De acordo com Carteiro, o novo precedente do STJ “não altera substancialmente o panorama normativo”, pois a corte já vinha reconhecendo que o compartilhamento de dados pessoais sem base legal “constitui ato ilícito indenizável”.
A novidade é que, no caso dos gestores de bancos de dados, regulamentados também pela Lei do Cadastro Positivo, o dano moral é, na visão dos ministros, presumido — ou seja, não há necessidade de comprovação. Já nos casos referentes apenas à LGPD, “o entendimento de que o dano deve ser comprovado, ao que tudo indica, permanece vigente”.
Federighi lembra que, nas situações de vazamentos acidentais de dados comuns, o STJ tem exigido prova do dano para estabelecer indenização por danos morais. Já nos casos de “compartilhamento doloso ou negligente de dados sem respaldo legal” ou de vazamentos de dados altamente sensíveis, “ganha força a tese do dano moral presumido”.

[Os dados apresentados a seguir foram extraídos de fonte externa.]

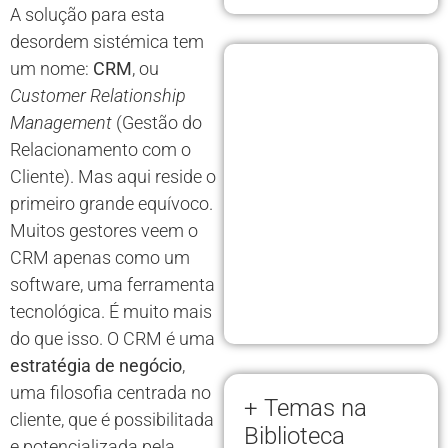
A solução para esta
desordem sistémica tem
um nome:
CRM
, ou
Customer Relationship
Management
(Gestão do
Relacionamento com o
Cliente). Mas aqui reside o
primeiro grande equívoco.
Muitos gestores veem o
CRM apenas como um
software, uma ferramenta
tecnológica. É muito mais
do que isso. O CRM é uma
estratégia de negócio
,
uma filosofia centrada no
+ Temas na
cliente, que é possibilitada
Biblioteca
e potencializada pela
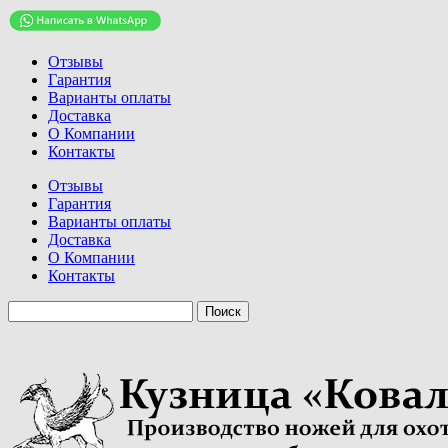
Отзывы
Гарантия
Варианты оплаты
Доставка
О Компании
Контакты
Отзывы
Гарантия
Варианты оплаты
Доставка
О Компании
Контакты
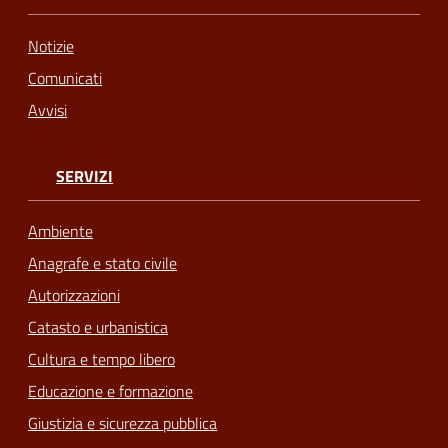
Notizie
Comunicati
Avvisi
SERVIZI
Ambiente
Anagrafe e stato civile
Autorizzazioni
Catasto e urbanistica
Cultura e tempo libero
Educazione e formazione
Giustizia e sicurezza pubblica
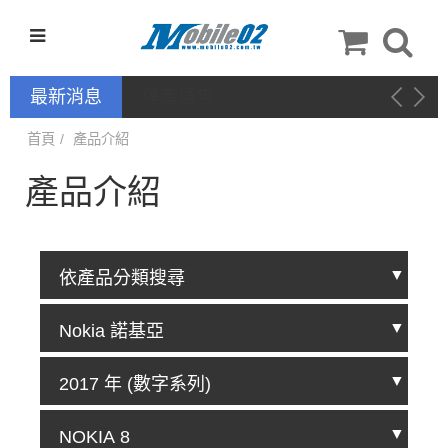
最新消息
停產通告
首頁
產品介紹
產品介紹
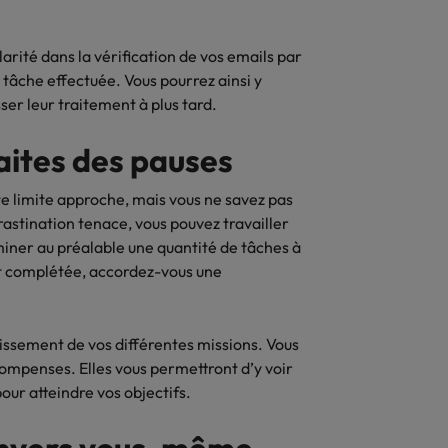
rité dans la vérification de vos emails par
 tâche effectuée. Vous pourrez ainsi y
ser leur traitement à plus tard.
ites des pauses
ate limite approche, mais vous ne savez pas
astination tenace, vous pouvez travailler
miner au préalable une quantité de tâches à
st complétée, accordez-vous une
ssement de vos différentes missions. Vous
mpenses. Elles vous permettront d’y voir
our atteindre vos objectifs.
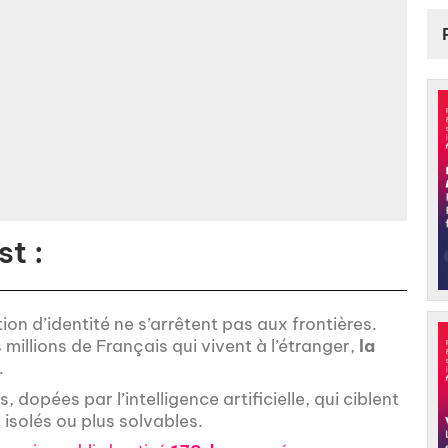
t :
ion d’identité ne s’arrêtent pas aux frontières.
 millions de Français qui vivent à l’étranger,
la
.
dopées par l’intelligence artificielle, qui ciblent
isolés ou plus solvables.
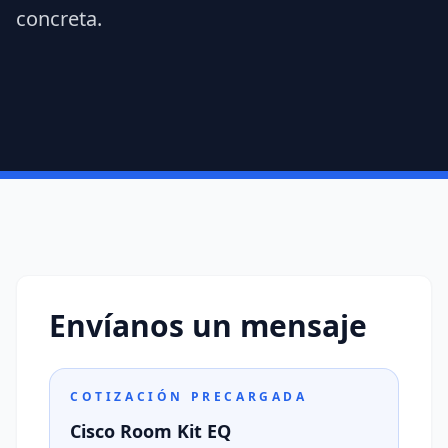
concreta.
Envíanos un mensaje
COTIZACIÓN PRECARGADA
Cisco Room Kit EQ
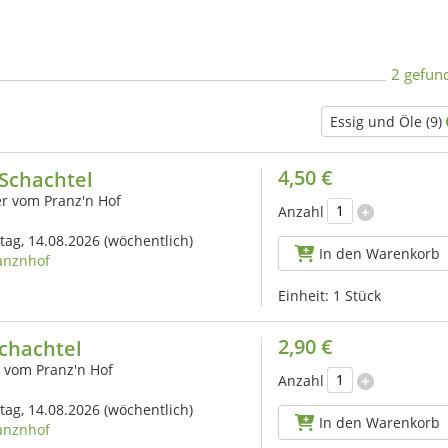
2 gefun
Essig und Öle (9)
4,50 €
 Schachtel
er vom Pranz'n Hof
Anzahl
itag, 14.08.2026
(wöchentlich)
In den Warenkorb
anznhof
Einheit:
1 Stück
2,90 €
Schachtel
r vom Pranz'n Hof
Anzahl
itag, 14.08.2026
(wöchentlich)
In den Warenkorb
anznhof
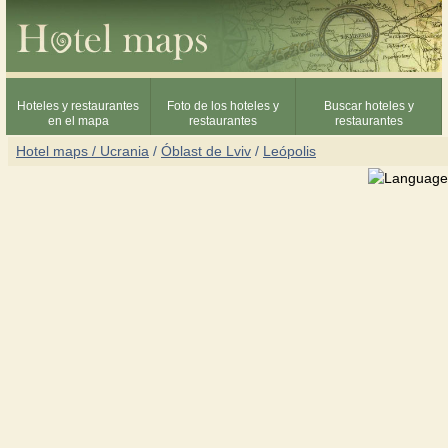
Hoteles y restaurantes
Foto de los hoteles y
Buscar hoteles y
en el mapa
restaurantes
restaurantes
Hotel maps / Ucrania
/
Óblast de Lviv
/
Leópolis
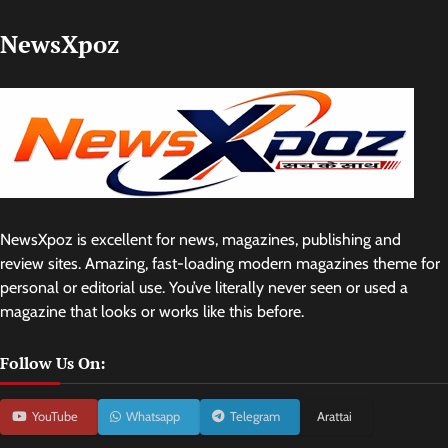
NewsXpoz
NewsXpoz is excellent for news, magazines, publishing and
review sites. Amazing, fast-loading modern magazines theme for
personal or editorial use. You’ve literally never seen or used a
magazine that looks or works like this before.
Follow Us On:
YouTube
Whatsapp
Telegram
Arattai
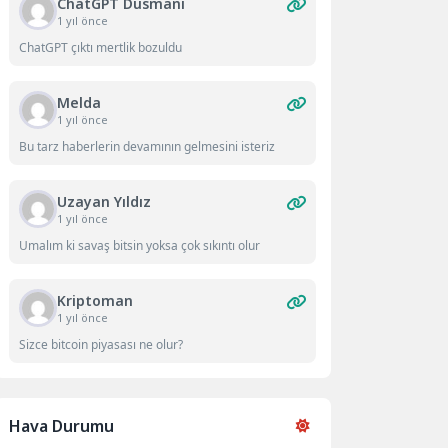
ChatGPT Düsmanı
1 yıl önce
ChatGPT çıktı mertlik bozuldu
Melda
1 yıl önce
Bu tarz haberlerin devamının gelmesini isteriz
Uzayan Yıldız
1 yıl önce
Umalım ki savaş bitsin yoksa çok sıkıntı olur
Kriptoman
1 yıl önce
Sizce bitcoin piyasası ne olur?
Hava Durumu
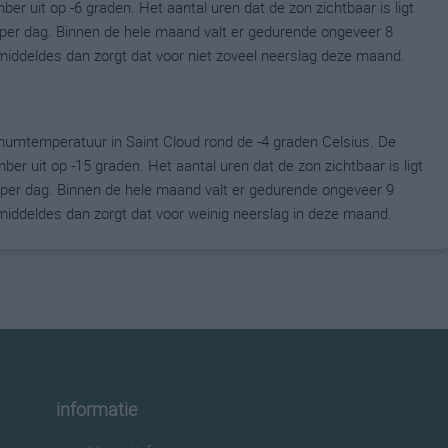
uit op -6 graden. Het aantal uren dat de zon zichtbaar is ligt
per dag. Binnen de hele maand valt er gedurende ongeveer 8
gemiddeldes dan zorgt dat voor niet zoveel neerslag deze maand.
umtemperatuur in Saint Cloud rond de -4 graden Celsius. De
uit op -15 graden. Het aantal uren dat de zon zichtbaar is ligt
per dag. Binnen de hele maand valt er gedurende ongeveer 9
gemiddeldes dan zorgt dat voor weinig neerslag in deze maand.
informatie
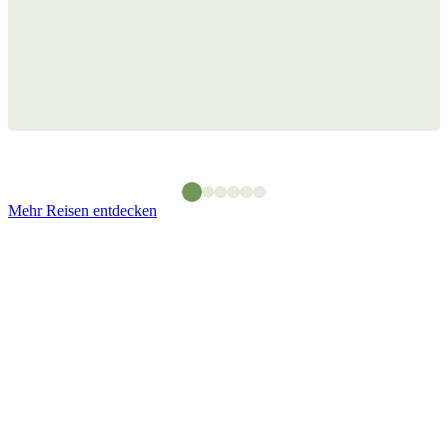
Mehr Reisen entdecken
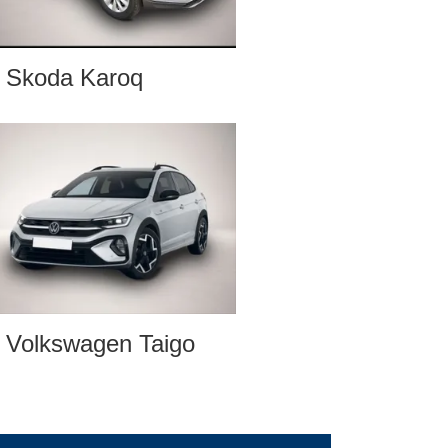
Skoda Karoq
Volkswagen Taigo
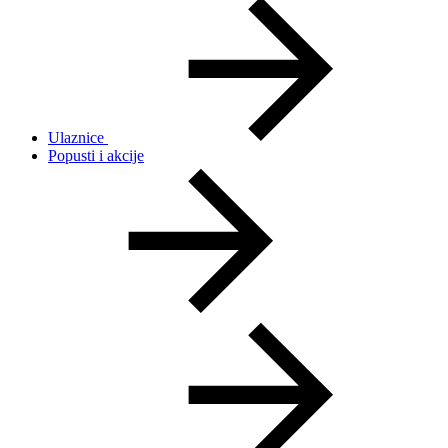
Ulaznice
Popusti i akcije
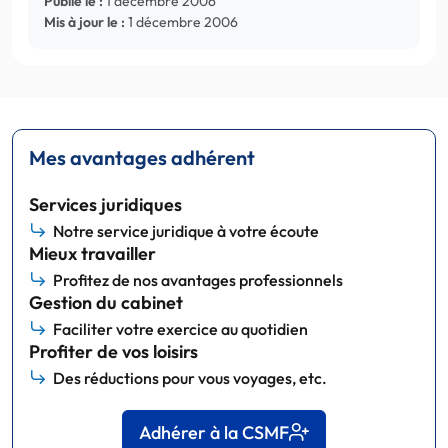
Publié le :
1 décembre 2006
Mis à jour le :
1 décembre 2006
Mes avantages adhérent
Services juridiques
Notre service juridique à votre écoute
Mieux travailler
Profitez de nos avantages professionnels
Gestion du cabinet
Faciliter votre exercice au quotidien
Profiter de vos loisirs
Des réductions pour vous voyages, etc.
Adhérer à la CSMF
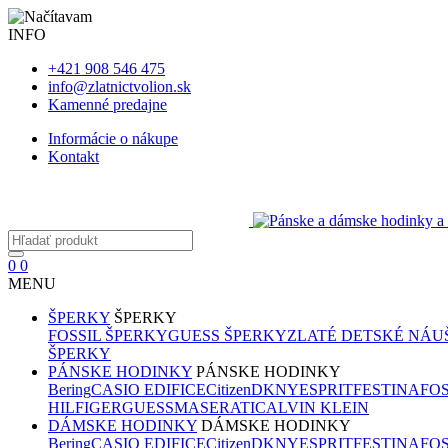
INFO
+421 908 546 475
info@zlatnictvolion.sk
Kamenné predajne
Informácie o nákupe
Kontakt
0
0
MENU
ŠPERKY
ŠPERKY
FOSSIL ŠPERKY
GUESS ŠPERKY
ZLATÉ DETSKÉ NÁU
ŠPERKY
PÁNSKE HODINKY
PÁNSKE HODINKY
Bering
CASIO EDIFICE
Citizen
DKNY
ESPRIT
FESTINA
FOS
HILFIGER
GUESS
MASERATI
CALVIN KLEIN
DÁMSKE HODINKY
DÁMSKE HODINKY
Bering
CASIO EDIFICE
Citizen
DKNY
ESPRIT
FESTINA
FOS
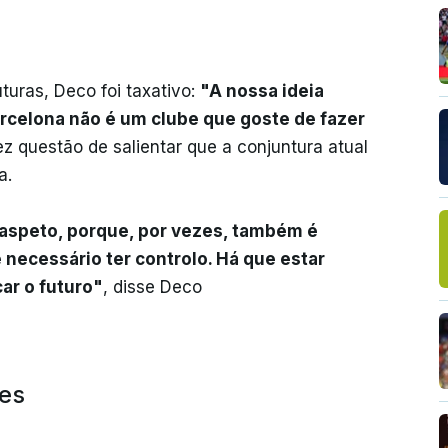
uras, Deco foi taxativo:
"A nossa ideia
arcelona não é um clube que goste de fazer
ez questão de salientar que a conjuntura atual
a.
 aspeto, porque, por vezes, também é
 necessário ter controlo. Há que estar
car o futuro"
, disse Deco
es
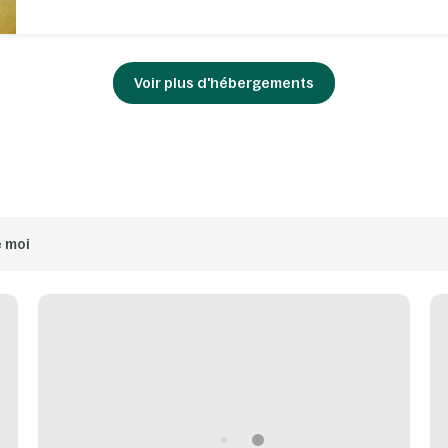
Voir plus d'hébergements
 moi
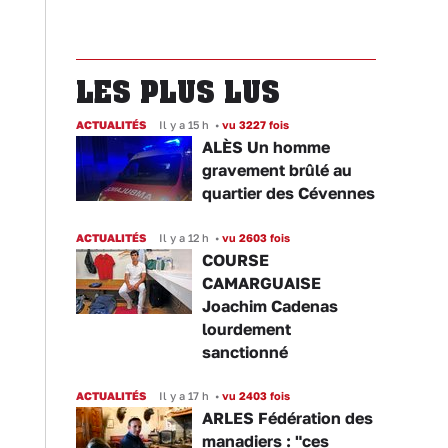
LES PLUS LUS
ACTUALITÉS
Il y a 15 h
•
vu 3227 fois
ALÈS Un homme
gravement brûlé au
quartier des Cévennes
ACTUALITÉS
Il y a 12 h
•
vu 2603 fois
COURSE
CAMARGUAISE
Joachim Cadenas
lourdement
sanctionné
ACTUALITÉS
Il y a 17 h
•
vu 2403 fois
ARLES Fédération des
manadiers : "ces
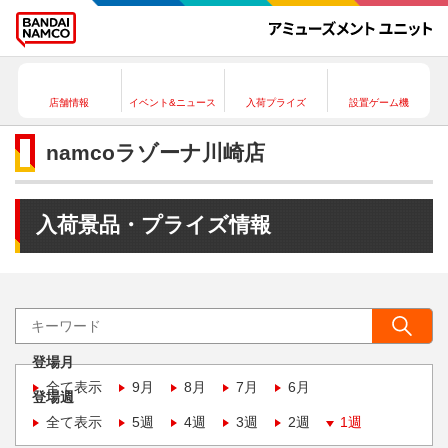
店舗情報
イベント&ニュース
入荷プライズ
設置ゲーム機
namcoラゾーナ川崎店
入荷景品・プライズ情報
登場月
全て表示
9月
8月
7月
6月
登場週
全て表示
5週
4週
3週
2週
1週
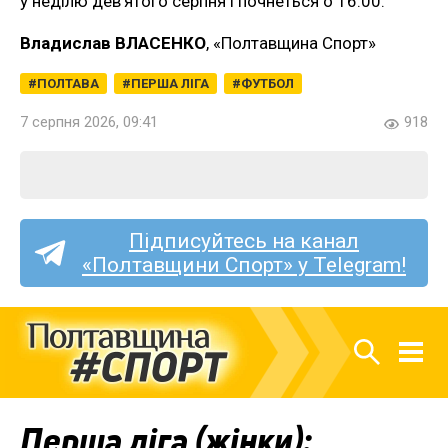
у неділю дев’ятого серпня і почнеться о 16:00.
Владислав ВЛАСЕНКО
, «Полтавщина Спорт»
ПОЛТАВА
ПЕРША ЛІГА
ФУТБОЛ
7 серпня 2026, 09:41
918
Підписуйтесь на канал
«Полтавщини Спорт» у Telegram!
Перша ліга (жінки):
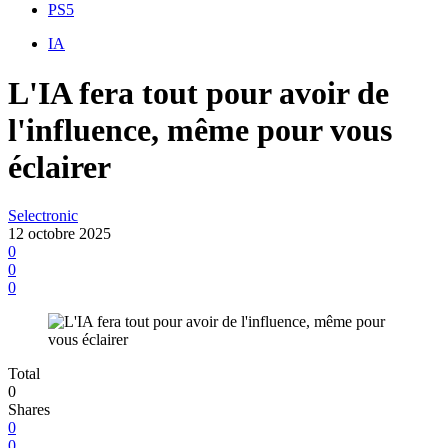
PS5
IA
L'IA fera tout pour avoir de
l'influence, même pour vous
éclairer
Selectronic
12 octobre 2025
0
0
0
Total
0
Shares
0
0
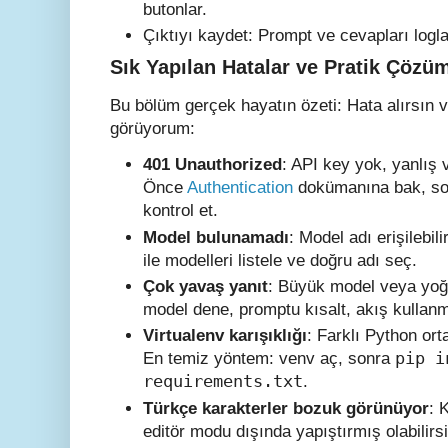
butonlar.
Çıktıyı kaydet: Prompt ve cevapları logla
Sık Yapılan Hatalar ve Pratik Çözü
Bu bölüm gerçek hayatın özeti: Hata alırsın v
görüyorum:
401 Unauthorized
: API key yok, yanlış 
Önce
Authentication
dokümanına bak, son
kontrol et.
Model bulunamadı
: Model adı erişilebili
ile modelleri listele ve doğru adı seç.
Çok yavaş yanıt
: Büyük model veya yoğu
model dene, promptu kısalt, akış kullan
Virtualenv karışıklığı
: Farklı Python or
pip i
En temiz yöntem: venv aç, sonra
requirements.txt
.
Türkçe karakterler bozuk görünüyor
: 
editör modu dışında yapıştırmış olabilir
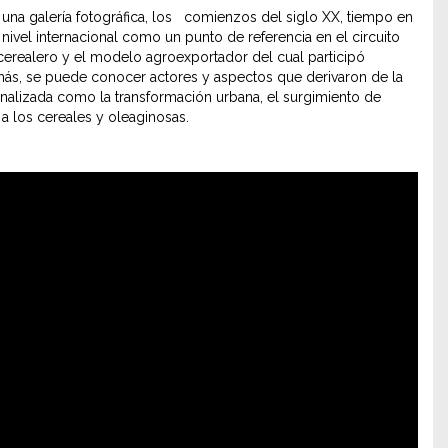
una galería fotográfica, los comienzos del siglo XX, tiempo en
ivel internacional como un punto de referencia en el circuito
erealero y el modelo agroexportador del cual participó
emás, se puede conocer actores y aspectos que derivaron de la
ionalizada como la transformación urbana, el surgimiento de
 a los cereales y oleaginosas.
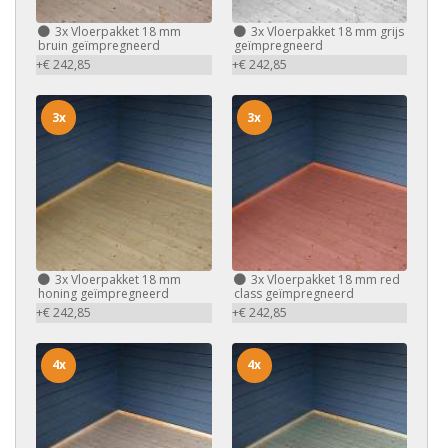
3x
Vloerpakket 18 mm
3x
Vloerpakket 18 mm grijs
bruin geïmpregneerd
geïmpregneerd
+€ 242,85
+€ 242,85
3x
3x
3x
Vloerpakket 18 mm
3x
Vloerpakket 18 mm red
honing geïmpregneerd
class geïmpregneerd
+€ 242,85
+€ 242,85
4x
4x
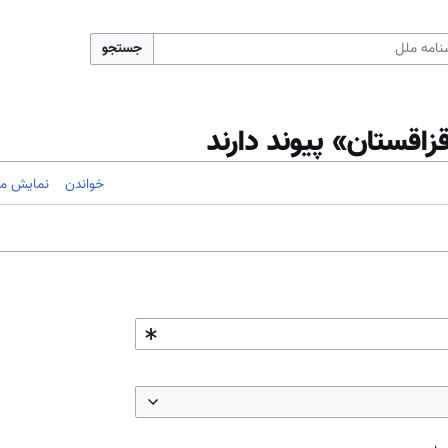
جستجو
اقستان» پیوند دارند
خواندن
نمایش مب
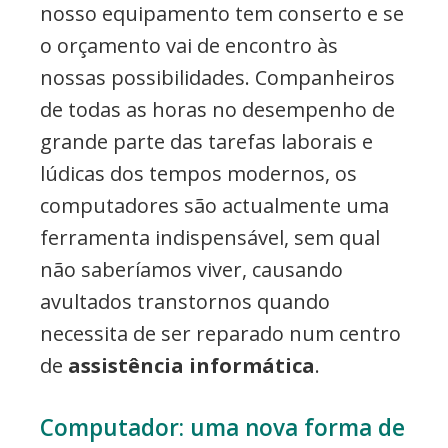
nosso equipamento tem conserto e se
o orçamento vai de encontro às
nossas possibilidades. Companheiros
de todas as horas no desempenho de
grande parte das tarefas laborais e
lúdicas dos tempos modernos, os
computadores são actualmente uma
ferramenta indispensável, sem qual
não saberíamos viver, causando
avultados transtornos quando
necessita de ser reparado num centro
de
assistência informática
.
Computador: uma nova forma de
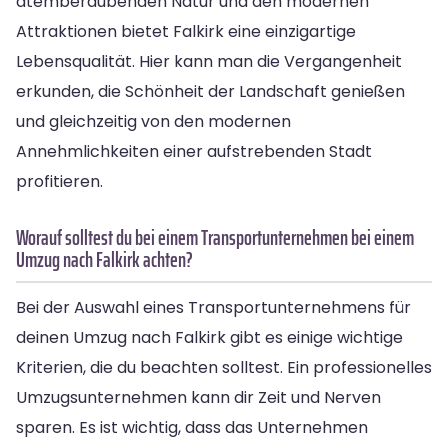
atemberaubenden Natur und den modernen
Attraktionen bietet Falkirk eine einzigartige
Lebensqualität. Hier kann man die Vergangenheit
erkunden, die Schönheit der Landschaft genießen
und gleichzeitig von den modernen
Annehmlichkeiten einer aufstrebenden Stadt
profitieren.
Worauf solltest du bei einem Transportunternehmen bei einem
Umzug nach Falkirk achten?
Bei der Auswahl eines Transportunternehmens für
deinen Umzug nach Falkirk gibt es einige wichtige
Kriterien, die du beachten solltest. Ein professionelles
Umzugsunternehmen kann dir Zeit und Nerven
sparen. Es ist wichtig, dass das Unternehmen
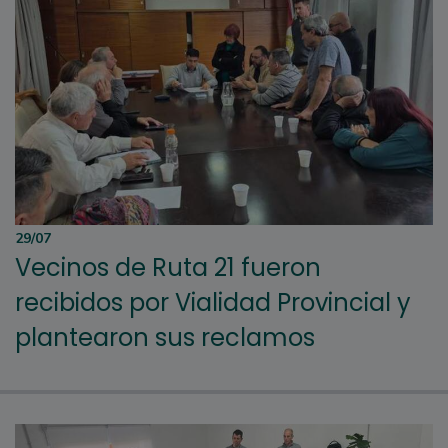
29/07
Vecinos de Ruta 21 fueron
recibidos por Vialidad Provincial y
plantearon sus reclamos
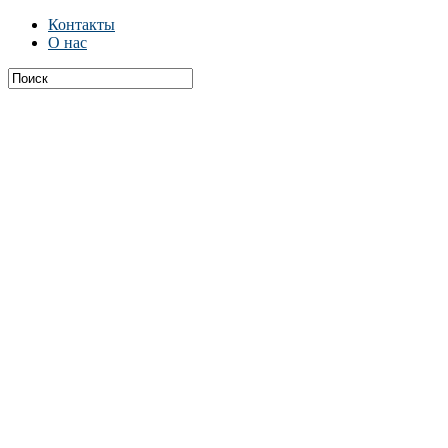
Контакты
О нас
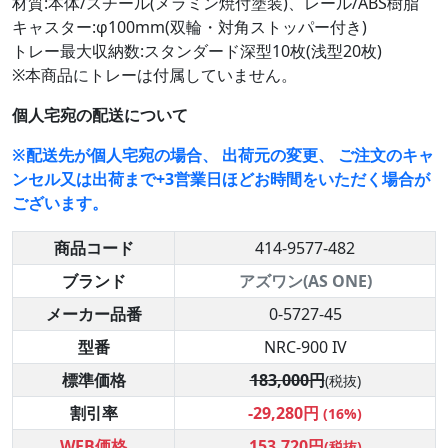
材質:本体/スチール(メラミン焼付塗装)、レール/ABS樹脂
キャスター:φ100mm(双輪・対角ストッパー付き)
トレー最大収納数:スタンダード深型10枚(浅型20枚)
※本商品にトレーは付属していません。
個人宅宛の配送について
※配送先が個人宅宛の場合、 出荷元の変更、 ご注文のキャ
ンセル又は出荷まで+3営業日ほどお時間をいただく場合が
ございます。
商品コード
414-9577-482
ブランド
アズワン(AS ONE)
メーカー品番
0-5727-45
型番
NRC-900 IV
標準価格
183,000円
(税抜)
割引率
-29,280円
(16%)
WEB価格
153,720円
(税抜)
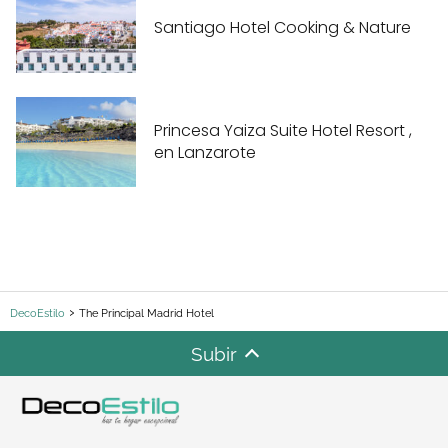
Santiago Hotel Cooking & Nature
Princesa Yaiza Suite Hotel Resort ,
en Lanzarote
DecoEstilo
The Principal Madrid Hotel
Subir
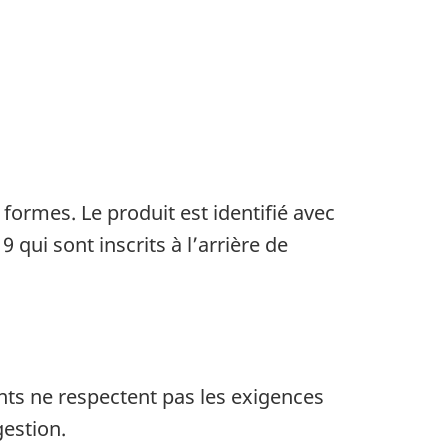
ormes. Le produit est identifié avec
ui sont inscrits à l’arrière de
ts ne respectent pas les exigences
estion.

A análise da corte “vem sendo casuística, levando em conta a natureza dos dados, o contexto do evento e a conduta do agente”, diz o advogado.
Assim, a decisão mais recente não muda tudo, mas “refina o entendimento jurisprudencial, deixando claro que a violação deliberada das normas de proteção de dados será vista com maior rigor e tende a gerar, ela mesma, o dever de indenizar, ainda que o prejuízo seja de ordem eminentemente subjetiva (como o abalo psicológico, a perda da confiança, o temor de usos indevidos futuros etc.)”.
Ainda segundo Federighi, embora o julgamento tenha reforçado especificamente que os gestores de bancos de dados devem seguir a Lei do Cadastro Positivo e a LGPD, a lógica ali aplicada “pode irradiar efeitos para outros setores, servindo de parâmetro para julgamentos futuros: empresas que lucrem com o compartilhamento indevido de informações pessoais, ou que falhem grosseiramente na guarda dos dados de seus clientes, poderão se deparar com a responsabilização civil objetiva e sem a benevolência de exigir do consumidor lesado a prova de um dano material ou concreto”.
Na mesma linha, Daniella Caverni, sócia do Efcan Advogados, acredita que, embora a decisão seja específica para birôs de crédito, “o raciocínio adotado pelo STJ, que reconhece o dano moral presumido em razão da violação da privacidade e do direito à autodeterminação informativa, traz a real possibilidade de as empresas serem responsabilizadas por danos morais presumidos caso tratem dados e os compartilhem sem a devida base legal válida e sem um robusto procedimento de governança”.